» **What you will do**
Search the material below for lines containing the string "five", and copy every one you find.

=======

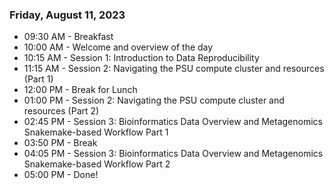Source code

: 
### Friday, August 11, 2023

- 09:30 AM - Breakfast
- 10:00 AM - Welcome and overview of the day
- 10:15 AM - Session 1: Introduction to Data Reproducibility
- 11:15 AM - Session 2: Navigating the PSU compute cluster and resources (Part 1)
- 12:00 PM - Break for Lunch
- 01:00 PM - Session 2: Navigating the PSU compute cluster and resources (Part 2)
- 02:45 PM - Session 3: Bioinformatics Data Overview and Metagenomics Snakemake-based Workflow Part 1
- 03:50 PM - Break
- 04:05 PM - Session 3: Bioinformatics Data Overview and Metagenomics Snakemake-based Workflow Part 2
- 05:00 PM - Done!
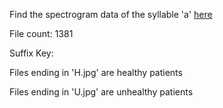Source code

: Find the spectrogram data of the syllable 'a' [here](https://drive.google.com/drive/folders/1lJEtq6Mi7yTXc_icvIYZFX7e1p7Lxckv?usp=drive_link)

File count: 1381

Suffix Key:

  Files ending in 'H.jpg' are healthy patients
  
  Files ending in 'U.jpg' are unhealthy patients
  
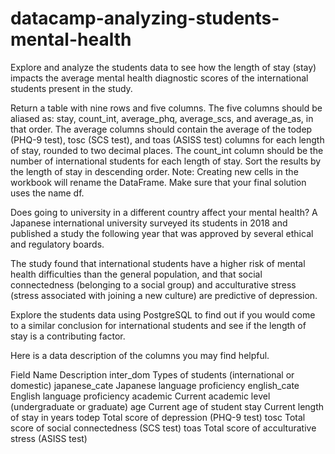 # datacamp-analyzing-students-mental-health

Explore and analyze the students data to see how the length of stay (stay) impacts the average mental health diagnostic scores of the international students present in the study.

Return a table with nine rows and five columns.
The five columns should be aliased as: stay, count_int, average_phq, average_scs, and average_as, in that order.
The average columns should contain the average of the todep (PHQ-9 test), tosc (SCS test), and toas (ASISS test) columns for each length of stay, rounded to two decimal places.
The count_int column should be the number of international students for each length of stay.
Sort the results by the length of stay in descending order.
Note: Creating new cells in the workbook will rename the DataFrame. Make sure that your final solution uses the name df.

Does going to university in a different country affect your mental health? A Japanese international university surveyed its students in 2018 and published a study the following year that was approved by several ethical and regulatory boards.

The study found that international students have a higher risk of mental health difficulties than the general population, and that social connectedness (belonging to a social group) and acculturative stress (stress associated with joining a new culture) are predictive of depression.

Explore the students data using PostgreSQL to find out if you would come to a similar conclusion for international students and see if the length of stay is a contributing factor.

Here is a data description of the columns you may find helpful.

Field Name	Description
inter_dom	Types of students (international or domestic)
japanese_cate	Japanese language proficiency
english_cate	English language proficiency
academic	Current academic level (undergraduate or graduate)
age	Current age of student
stay	Current length of stay in years
todep	Total score of depression (PHQ-9 test)
tosc	Total score of social connectedness (SCS test)
toas	Total score of acculturative stress (ASISS test)
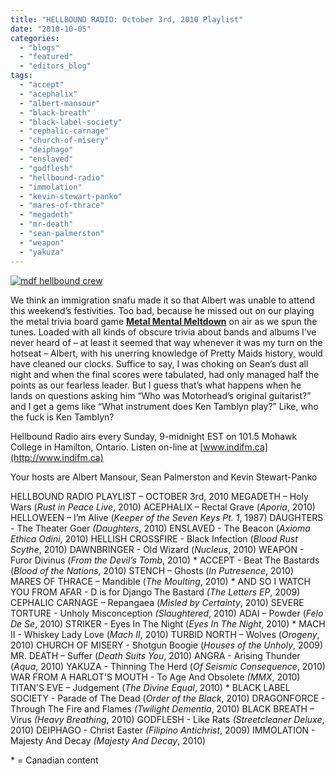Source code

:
 ```yaml
---
title: "HELLBOUND RADIO: October 3rd, 2010 Playlist"
date: "2010-10-05"
categories: 
  - "blogs"
  - "featured"
  - "editors_blog"
tags: 
  - "accept"
  - "acephalix"
  - "albert-mansour"
  - "black-breath"
  - "black-label-society"
  - "cephalic-carnage"
  - "church-of-misery"
  - "deiphago"
  - "enslaved"
  - "godflesh"
  - "hellbound-radio"
  - "immolation"
  - "kevin-stewart-panko"
  - "mares-of-thrace"
  - "megadeth"
  - "mr-death"
  - "sean-palmerston"
  - "weapon"
  - "yakuza"
---
```


[![](http://www.hellbound.ca/wp-content/uploads/2010/06/mdf-hellbound-crew.jpg "mdf hellbound crew")](http://www.hellbound.ca/wp-content/uploads/2010/06/mdf-hellbound-crew.jpg)

We think an immigration snafu made it so that Albert was unable to attend this weekend’s festivities. Too bad, because he missed out on our playing the metal trivia board game [**Metal Mental Meltdown**](http://heavymetaladdiction.com/2008/01/16/cd-scavenger-hunt-metal-mental-meltdown-heavy-metal-trivia-board-game/) on air as we spun the tunes. Loaded with all kinds of obscure trivia about bands and albums I’ve never heard of – at least it seemed that way whenever it was my turn on the hotseat – Albert, with his unerring knowledge of Pretty Maids history, would have cleaned our clocks. Suffice to say, I was choking on Sean’s dust all night and when the final scores were tabulated, had only managed half the points as our fearless leader. But I guess that’s what happens when he lands on questions asking him “Who was Motorhead’s original guitarist?” and I get a gems like “What instrument does Ken Tamblyn play?” Like, who the fuck is Ken Tamblyn?

Hellbound Radio airs every Sunday, 9-midnight EST on 101.5 Mohawk College in Hamilton, Ontario. Listen on-line at [www.indifm.ca](http://www.indifm.ca)

Your hosts are Albert Mansour, Sean Palmerston and Kevin Stewart-Panko

HELLBOUND RADIO PLAYLIST – OCTOBER 3rd, 2010 MEGADETH – Holy Wars (_Rust in Peace Live_, 2010) ACEPHALIX – Rectal Grave (_Aporia_, 2010) HELLOWEEN – I’m Alive (_Keeper of the Seven Keys Pt. 1_, 1987) DAUGHTERS - The Theater Goer _(Daughters_, 2010) ENSLAVED - The Beacon (_Axioma Ethica Odini_, 2010) HELLISH CROSSFIRE - Black Infection (_Blood Rust Scythe_, 2010) DAWNBRINGER - Old Wizard (_Nucleus_, 2010) WEAPON - Furor Divinus (_From the Devil’s Tomb_, 2010) \* ACCEPT - Beat The Bastards (_Blood of the Nations_, 2010) STENCH – Ghosts (_In Putresence_, 2010) MARES OF THRACE – Mandible (_The Moulting_, 2010) \* AND SO I WATCH YOU FROM AFAR - D is for Django The Bastard _(The Letters EP_, 2009) CEPHALIC CARNAGE – Repangaea (_Misled by Certainty_, 2010) SEVERE TORTURE - Unholy Misconception _(Slaughtered_, 2010) ADAI – Powder (_Felo De Se_, 2010) STRIKER - Eyes In The Night (_Eyes In The Night_, 2010) \* MACH II - Whiskey Lady Love (_Mach II_, 2010) TURBID NORTH – Wolves (_Orogeny_, 2010) CHURCH OF MISERY - Shotgun Boogie (_Houses of the Unholy_, 2009) MR. DEATH – Suffer (_Death Suits You_, 2010) ANGRA - Arising Thunder (_Aqua_, 2010) YAKUZA - Thinning The Herd (_Of Seismic Consequence_, 2010) WAR FROM A HARLOT'S MOUTH - To Age And Obsolete _(MMX_, 2010) TITAN'S EVE – Judgement (_The Divine Equal_, 2010) \* BLACK LABEL SOCIETY - Parade of The Dead (_Order of the Black_, 2010) DRAGONFORCE - Through The Fire and Flames _(Twilight Dementia_, 2010) BLACK BREATH – Virus _(Heavy Breathing_, 2010) GODFLESH - Like Rats _(Streetcleaner Deluxe_, 2010) DEIPHAGO - Christ Easter _(Filipino Antichrist_, 2009) IMMOLATION - Majesty And Decay _(Majesty And Decay_, 2010)

\* = Canadian content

=======

» **Reply**
Return a table with nine rows and five columns.
The five columns should be aliased as: stay, count_int, average_phq, average_scs, and average_as, in that order.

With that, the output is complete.